→ The task
Find every line below with "optical" in it and give only how many there are.

** Opening Dataset excerpts block **

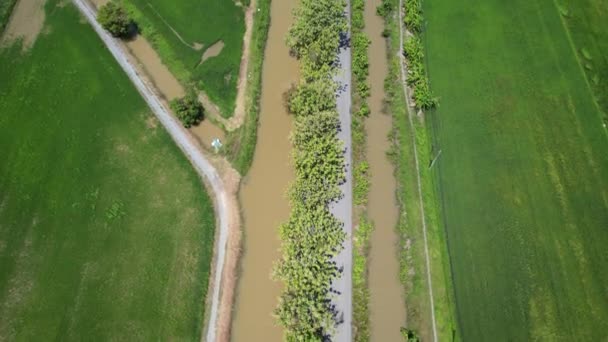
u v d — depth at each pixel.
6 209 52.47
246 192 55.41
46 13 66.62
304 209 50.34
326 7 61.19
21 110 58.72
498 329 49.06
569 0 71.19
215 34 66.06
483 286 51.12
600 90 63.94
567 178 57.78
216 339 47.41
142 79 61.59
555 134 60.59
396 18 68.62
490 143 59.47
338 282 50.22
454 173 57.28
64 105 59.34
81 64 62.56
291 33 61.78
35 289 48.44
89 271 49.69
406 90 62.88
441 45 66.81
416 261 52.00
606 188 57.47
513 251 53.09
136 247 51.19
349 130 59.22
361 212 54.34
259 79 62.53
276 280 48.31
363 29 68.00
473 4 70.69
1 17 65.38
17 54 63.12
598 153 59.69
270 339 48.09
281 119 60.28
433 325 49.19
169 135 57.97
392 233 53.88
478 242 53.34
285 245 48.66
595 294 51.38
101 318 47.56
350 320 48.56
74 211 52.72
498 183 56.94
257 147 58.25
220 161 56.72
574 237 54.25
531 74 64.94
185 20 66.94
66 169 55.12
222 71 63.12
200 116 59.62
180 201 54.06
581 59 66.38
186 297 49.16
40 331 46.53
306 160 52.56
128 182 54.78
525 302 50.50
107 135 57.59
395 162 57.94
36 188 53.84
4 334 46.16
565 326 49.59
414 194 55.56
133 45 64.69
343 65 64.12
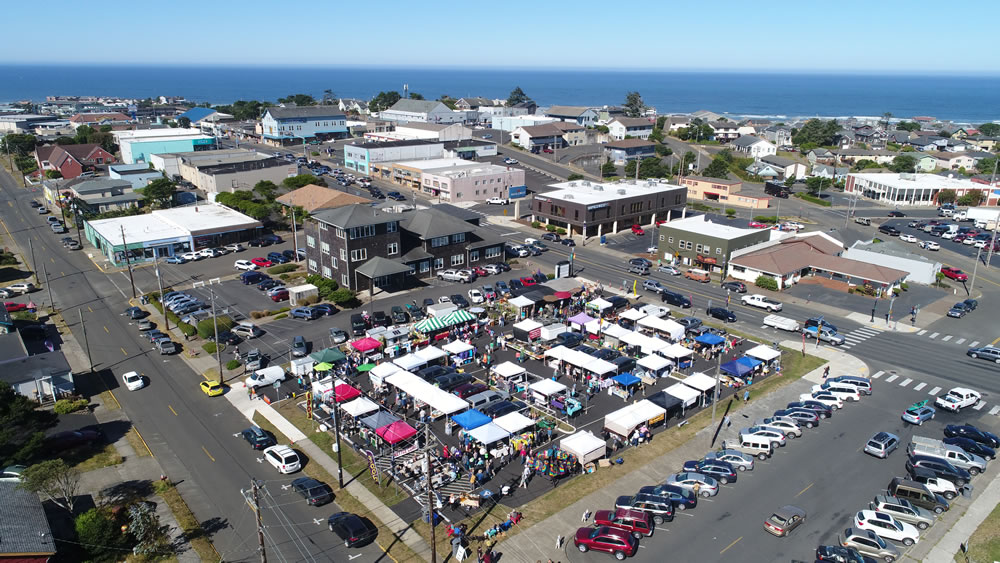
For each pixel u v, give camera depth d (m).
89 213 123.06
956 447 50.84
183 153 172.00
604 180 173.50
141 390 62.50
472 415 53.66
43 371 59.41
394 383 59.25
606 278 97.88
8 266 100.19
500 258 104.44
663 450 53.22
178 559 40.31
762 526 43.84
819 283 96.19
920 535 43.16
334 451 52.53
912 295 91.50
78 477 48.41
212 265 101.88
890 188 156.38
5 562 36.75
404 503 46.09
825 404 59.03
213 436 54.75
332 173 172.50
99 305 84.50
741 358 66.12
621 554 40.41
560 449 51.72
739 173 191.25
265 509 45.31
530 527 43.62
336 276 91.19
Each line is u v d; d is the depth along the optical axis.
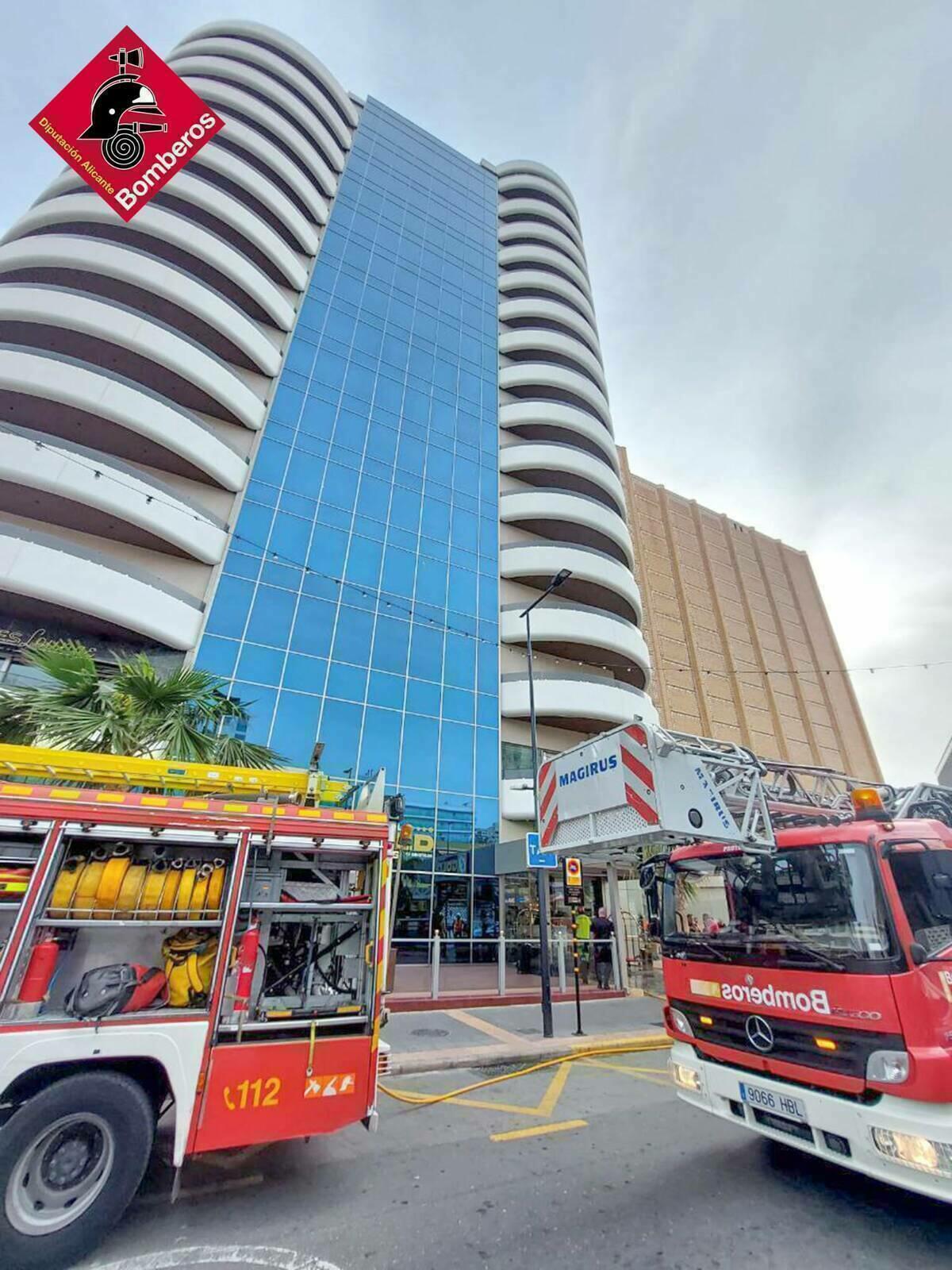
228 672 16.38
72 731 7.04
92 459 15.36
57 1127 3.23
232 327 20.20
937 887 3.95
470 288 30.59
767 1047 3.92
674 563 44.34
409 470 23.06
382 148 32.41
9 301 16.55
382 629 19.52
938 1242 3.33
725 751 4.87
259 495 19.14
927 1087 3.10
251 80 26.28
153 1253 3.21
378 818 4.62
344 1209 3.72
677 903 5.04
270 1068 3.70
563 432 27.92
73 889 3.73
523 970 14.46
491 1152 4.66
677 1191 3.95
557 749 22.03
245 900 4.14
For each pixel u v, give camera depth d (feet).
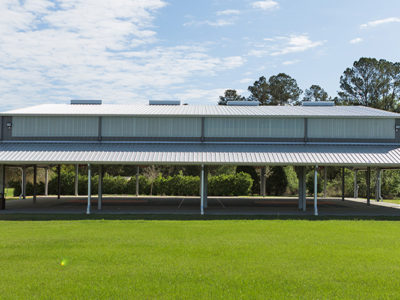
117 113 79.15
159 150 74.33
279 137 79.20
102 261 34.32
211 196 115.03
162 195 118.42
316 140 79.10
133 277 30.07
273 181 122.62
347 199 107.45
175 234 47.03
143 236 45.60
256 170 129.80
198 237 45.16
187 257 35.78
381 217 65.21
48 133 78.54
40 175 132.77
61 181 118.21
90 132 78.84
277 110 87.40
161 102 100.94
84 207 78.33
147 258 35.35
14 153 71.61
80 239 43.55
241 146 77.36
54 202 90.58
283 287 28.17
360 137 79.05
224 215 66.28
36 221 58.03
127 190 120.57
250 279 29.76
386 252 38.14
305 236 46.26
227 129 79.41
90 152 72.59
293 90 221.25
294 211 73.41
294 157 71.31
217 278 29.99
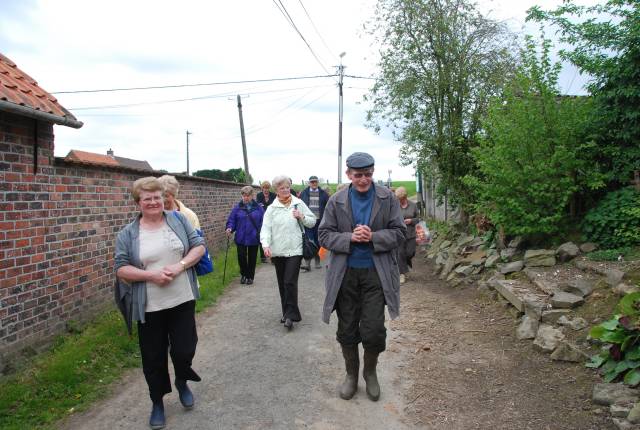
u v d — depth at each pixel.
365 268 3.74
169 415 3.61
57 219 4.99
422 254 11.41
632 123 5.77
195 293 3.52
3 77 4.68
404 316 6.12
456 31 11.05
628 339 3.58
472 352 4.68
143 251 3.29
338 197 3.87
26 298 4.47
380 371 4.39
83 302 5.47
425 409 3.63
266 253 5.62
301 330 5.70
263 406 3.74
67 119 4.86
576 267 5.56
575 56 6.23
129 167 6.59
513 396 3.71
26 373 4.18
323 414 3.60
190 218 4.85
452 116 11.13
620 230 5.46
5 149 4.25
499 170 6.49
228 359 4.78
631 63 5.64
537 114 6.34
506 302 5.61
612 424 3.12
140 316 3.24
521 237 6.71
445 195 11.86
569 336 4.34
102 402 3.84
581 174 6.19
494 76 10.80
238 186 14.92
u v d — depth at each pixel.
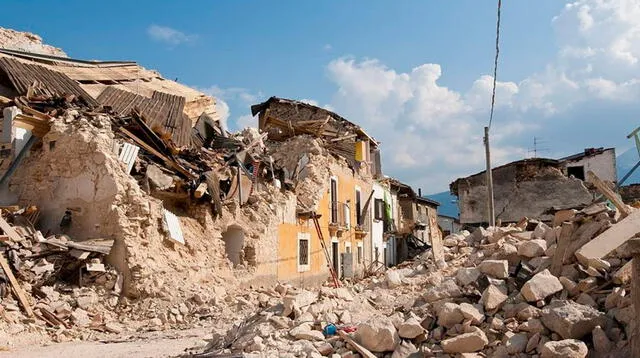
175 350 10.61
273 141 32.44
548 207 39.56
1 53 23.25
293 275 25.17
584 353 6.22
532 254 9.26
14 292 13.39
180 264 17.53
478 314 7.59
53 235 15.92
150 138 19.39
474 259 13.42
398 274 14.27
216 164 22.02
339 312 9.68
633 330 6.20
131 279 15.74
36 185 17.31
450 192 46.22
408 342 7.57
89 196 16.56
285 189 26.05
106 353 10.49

** Closing Dataset excerpts block **
** Opening Dataset excerpts block **

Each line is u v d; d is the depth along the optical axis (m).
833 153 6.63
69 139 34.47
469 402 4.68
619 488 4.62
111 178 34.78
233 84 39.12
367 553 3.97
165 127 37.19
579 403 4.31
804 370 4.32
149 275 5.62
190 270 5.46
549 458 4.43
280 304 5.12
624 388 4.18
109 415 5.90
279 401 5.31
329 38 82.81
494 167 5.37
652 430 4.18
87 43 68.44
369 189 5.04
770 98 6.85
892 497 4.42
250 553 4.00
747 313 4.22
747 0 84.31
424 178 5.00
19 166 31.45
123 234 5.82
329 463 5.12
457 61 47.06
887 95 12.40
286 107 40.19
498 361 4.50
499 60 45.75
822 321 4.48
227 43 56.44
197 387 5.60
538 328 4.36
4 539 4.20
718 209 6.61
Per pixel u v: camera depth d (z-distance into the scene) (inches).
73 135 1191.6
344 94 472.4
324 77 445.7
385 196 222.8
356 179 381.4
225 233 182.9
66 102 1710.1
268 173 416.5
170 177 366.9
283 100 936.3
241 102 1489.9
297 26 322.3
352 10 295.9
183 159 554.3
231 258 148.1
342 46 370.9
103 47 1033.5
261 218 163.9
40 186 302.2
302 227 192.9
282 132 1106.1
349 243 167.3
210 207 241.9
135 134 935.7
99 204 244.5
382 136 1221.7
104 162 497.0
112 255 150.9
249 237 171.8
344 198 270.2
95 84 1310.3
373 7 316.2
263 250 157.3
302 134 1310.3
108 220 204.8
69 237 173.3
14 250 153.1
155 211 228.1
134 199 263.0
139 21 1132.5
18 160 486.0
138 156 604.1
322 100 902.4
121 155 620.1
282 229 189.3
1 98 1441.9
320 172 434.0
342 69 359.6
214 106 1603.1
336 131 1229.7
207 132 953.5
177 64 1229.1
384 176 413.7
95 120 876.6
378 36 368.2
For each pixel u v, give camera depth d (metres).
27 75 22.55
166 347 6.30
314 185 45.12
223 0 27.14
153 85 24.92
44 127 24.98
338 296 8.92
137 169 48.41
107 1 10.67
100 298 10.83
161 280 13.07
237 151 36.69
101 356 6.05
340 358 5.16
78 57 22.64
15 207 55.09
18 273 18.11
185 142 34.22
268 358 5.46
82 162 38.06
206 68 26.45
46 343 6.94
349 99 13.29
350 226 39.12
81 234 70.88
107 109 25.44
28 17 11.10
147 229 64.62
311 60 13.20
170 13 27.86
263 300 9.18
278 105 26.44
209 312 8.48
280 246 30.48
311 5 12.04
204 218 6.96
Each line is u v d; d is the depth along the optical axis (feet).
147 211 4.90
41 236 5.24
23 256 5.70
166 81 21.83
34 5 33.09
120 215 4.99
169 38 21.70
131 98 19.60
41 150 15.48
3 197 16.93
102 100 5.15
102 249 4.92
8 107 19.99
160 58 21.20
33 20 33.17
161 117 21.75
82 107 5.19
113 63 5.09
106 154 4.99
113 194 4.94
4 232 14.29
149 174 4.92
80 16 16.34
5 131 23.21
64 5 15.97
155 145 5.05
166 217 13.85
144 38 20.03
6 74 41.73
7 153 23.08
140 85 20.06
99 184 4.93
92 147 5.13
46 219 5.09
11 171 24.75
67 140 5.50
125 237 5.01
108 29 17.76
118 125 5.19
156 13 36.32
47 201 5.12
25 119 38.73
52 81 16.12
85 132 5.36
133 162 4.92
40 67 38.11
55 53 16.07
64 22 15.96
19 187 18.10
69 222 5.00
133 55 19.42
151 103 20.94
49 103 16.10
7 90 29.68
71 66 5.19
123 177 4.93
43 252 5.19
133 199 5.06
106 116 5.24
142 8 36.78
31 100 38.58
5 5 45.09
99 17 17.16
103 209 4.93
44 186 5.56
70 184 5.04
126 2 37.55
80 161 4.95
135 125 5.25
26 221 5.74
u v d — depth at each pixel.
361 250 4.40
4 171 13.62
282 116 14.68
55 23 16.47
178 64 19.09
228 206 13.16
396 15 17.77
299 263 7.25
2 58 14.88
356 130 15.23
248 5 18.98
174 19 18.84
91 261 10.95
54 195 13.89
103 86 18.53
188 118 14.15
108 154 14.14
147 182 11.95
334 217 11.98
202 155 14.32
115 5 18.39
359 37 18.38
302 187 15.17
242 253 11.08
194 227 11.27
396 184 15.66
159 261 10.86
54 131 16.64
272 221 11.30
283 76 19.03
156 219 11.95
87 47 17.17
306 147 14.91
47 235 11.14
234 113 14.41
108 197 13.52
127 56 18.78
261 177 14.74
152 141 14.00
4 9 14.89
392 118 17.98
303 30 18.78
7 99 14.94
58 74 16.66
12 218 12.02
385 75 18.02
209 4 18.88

** Closing Dataset excerpts block **
** Opening Dataset excerpts block **

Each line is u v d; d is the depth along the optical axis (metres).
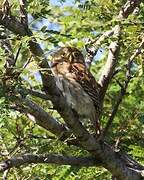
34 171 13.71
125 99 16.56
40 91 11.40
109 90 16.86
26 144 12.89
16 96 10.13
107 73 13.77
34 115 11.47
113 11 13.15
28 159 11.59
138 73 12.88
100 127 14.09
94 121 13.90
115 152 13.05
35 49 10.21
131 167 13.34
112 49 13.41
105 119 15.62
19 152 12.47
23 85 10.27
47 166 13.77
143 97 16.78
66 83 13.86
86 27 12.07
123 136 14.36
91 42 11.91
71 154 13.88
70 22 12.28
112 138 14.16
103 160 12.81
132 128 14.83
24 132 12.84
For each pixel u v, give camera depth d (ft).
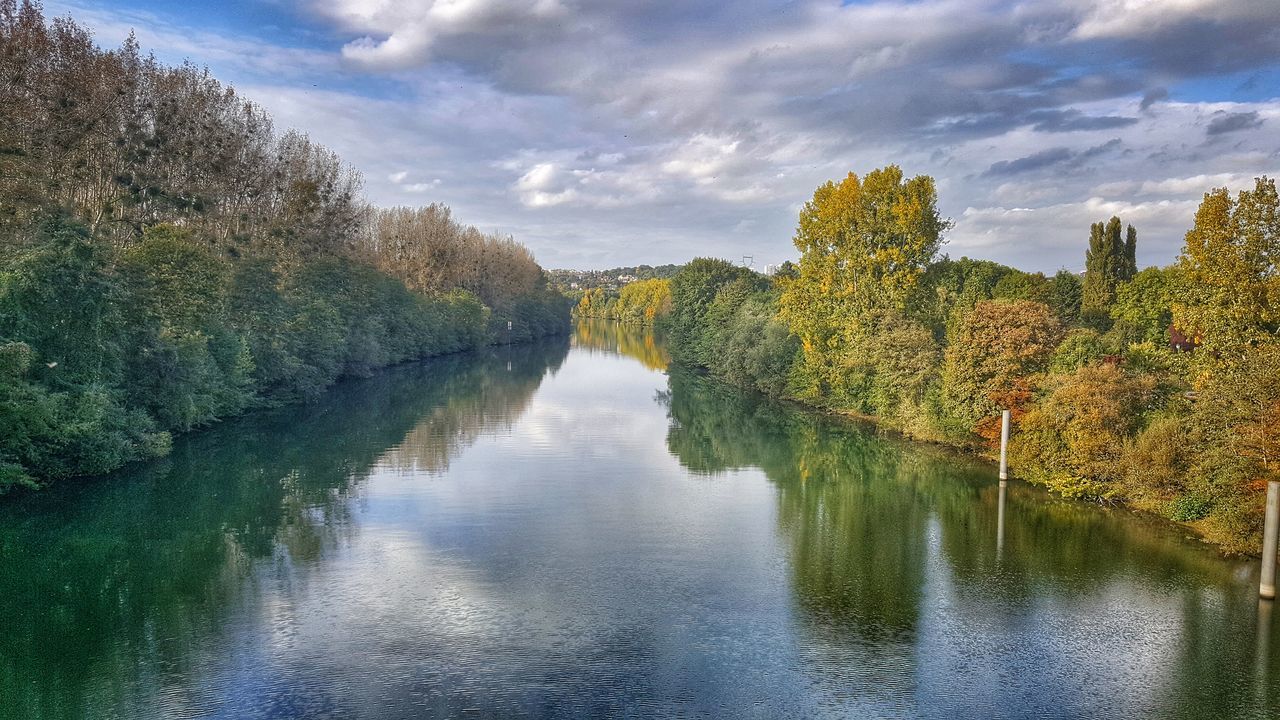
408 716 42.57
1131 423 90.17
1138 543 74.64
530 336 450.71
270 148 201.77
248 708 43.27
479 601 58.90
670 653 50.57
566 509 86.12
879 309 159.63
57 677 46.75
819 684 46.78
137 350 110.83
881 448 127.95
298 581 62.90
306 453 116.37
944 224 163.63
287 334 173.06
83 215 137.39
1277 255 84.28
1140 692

** Closing Dataset excerpts block **

→ Task output
4